I’m tired, stressed, uninspired. It’s quite annoying really.

I’ve felt like this before and usually I’ll snap out of it but this time is different. It’s like I’m set on destroying myself piece by piece.

No matter what I clean or cook or how many times I get up to go to the gym I just keep falling back down.

Maybe it’s the weather. Maybe it’s lack of sleep. Maybe it’s the stress and uncertainty.

Maybe, I need to suck it up and pull myself together.

Bills? Paid, almost.

26 Mar

Dear tax return, thank you.

We were able to pay our cable, water, electricity, and phone bills. You sexy thang you. We were even lucky enough to save some of our pawned possessions.

We had the chance to eat out and not stress over the bill (still under $60 for four). I even got some comfy flats and new flip flops!

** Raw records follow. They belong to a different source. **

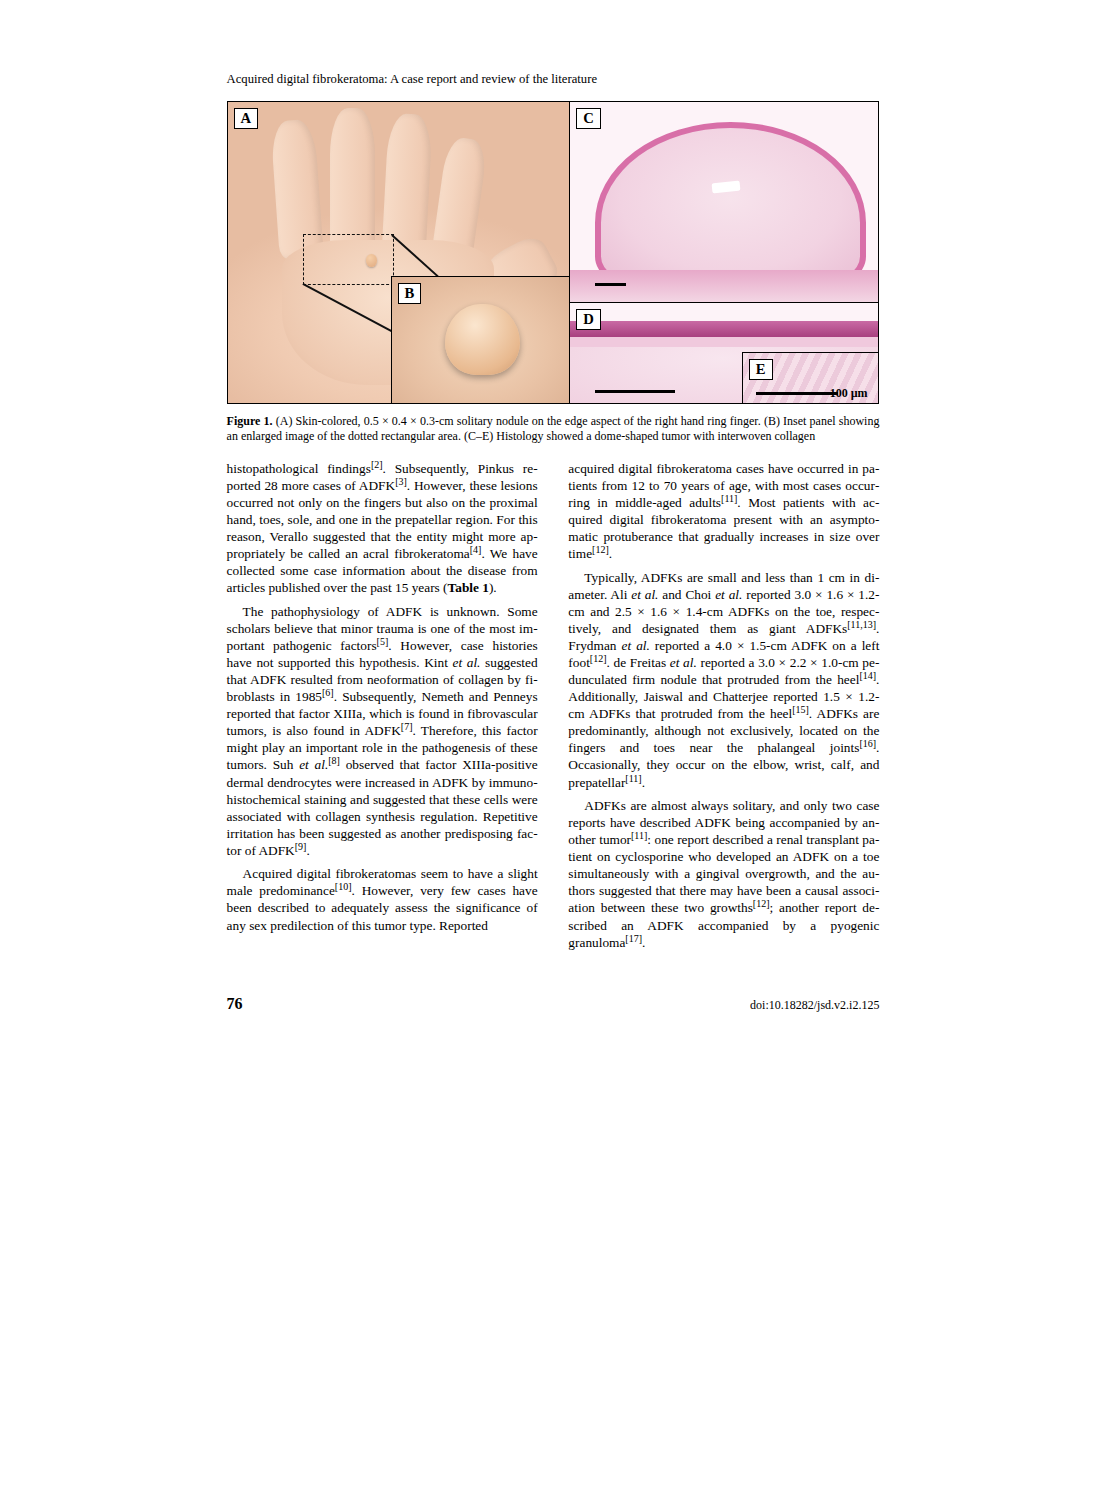Acquired digital fibrokeratoma: A case report and review of the literature
A
B
C
D
E
100 µm
Figure 1. (A) Skin-colored, 0.5 × 0.4 × 0.3-cm solitary nodule on the edge aspect of the right hand ring finger. (B) Inset panel showing an enlarged image of the dotted rectangular area. (C–E) Histology showed a dome-shaped tumor with interwoven collagen
histopathological findings[2]. Subsequently, Pinkus reported 28 more cases of ADFK[3]. However, these lesions occurred not only on the fingers but also on the proximal hand, toes, sole, and one in the prepatellar region. For this reason, Verallo suggested that the entity might more appropriately be called an acral fibrokeratoma[4]. We have collected some case information about the disease from articles published over the past 15 years (Table 1).
The pathophysiology of ADFK is unknown. Some scholars believe that minor trauma is one of the most important pathogenic factors[5]. However, case histories have not supported this hypothesis. Kint et al. suggested that ADFK resulted from neoformation of collagen by fibroblasts in 1985[6]. Subsequently, Nemeth and Penneys reported that factor XIIIa, which is found in fibrovascular tumors, is also found in ADFK[7]. Therefore, this factor might play an important role in the pathogenesis of these tumors. Suh et al.[8] observed that factor XIIIa-positive dermal dendrocytes were increased in ADFK by immunohistochemical staining and suggested that these cells were associated with collagen synthesis regulation. Repetitive irritation has been suggested as another predisposing factor of ADFK[9].
Acquired digital fibrokeratomas seem to have a slight male predominance[10]. However, very few cases have been described to adequately assess the significance of any sex predilection of this tumor type. Reported
acquired digital fibrokeratoma cases have occurred in patients from 12 to 70 years of age, with most cases occurring in middle-aged adults[11]. Most patients with acquired digital fibrokeratoma present with an asymptomatic protuberance that gradually increases in size over time[12].
Typically, ADFKs are small and less than 1 cm in diameter. Ali et al. and Choi et al. reported 3.0 × 1.6 × 1.2-cm and 2.5 × 1.6 × 1.4-cm ADFKs on the toe, respectively, and designated them as giant ADFKs[11,13]. Frydman et al. reported a 4.0 × 1.5-cm ADFK on a left foot[12]. de Freitas et al. reported a 3.0 × 2.2 × 1.0-cm pedunculated firm nodule that protruded from the heel[14]. Additionally, Jaiswal and Chatterjee reported 1.5 × 1.2-cm ADFKs that protruded from the heel[15]. ADFKs are predominantly, although not exclusively, located on the fingers and toes near the phalangeal joints[16]. Occasionally, they occur on the elbow, wrist, calf, and prepatellar[11].
ADFKs are almost always solitary, and only two case reports have described ADFK being accompanied by another tumor[11]: one report described a renal transplant patient on cyclosporine who developed an ADFK on a toe simultaneously with a gingival overgrowth, and the authors suggested that there may have been a causal association between these two growths[12]; another report described an ADFK accompanied by a pyogenic granuloma[17].
76 doi:10.18282/jsd.v2.i2.125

Thanks again tax return. You really helped us get on track. We’re not quite there yet but getting closer every damn day.

Live, love, laugh. Actually laugh a lot. Stress kills and gives you wrinkles. Trust me, my face is proof people.

Why can’t there be calm before more calm?

15 Mar

My water was shut off. I have no gas. I feel like a shit parent because I’m so stressed. I have a couple of dollars left in my bank account and won’t be seeing a paycheck or tax refund until the end of March.

That’s a whole lot of surviving with two kids on $2. I feel as though I’m stuck in this huge, deep hole of endless consequences that’s just consuming me ever so slowly.

I keep telling myself to breathe. It’s just not enough anymore.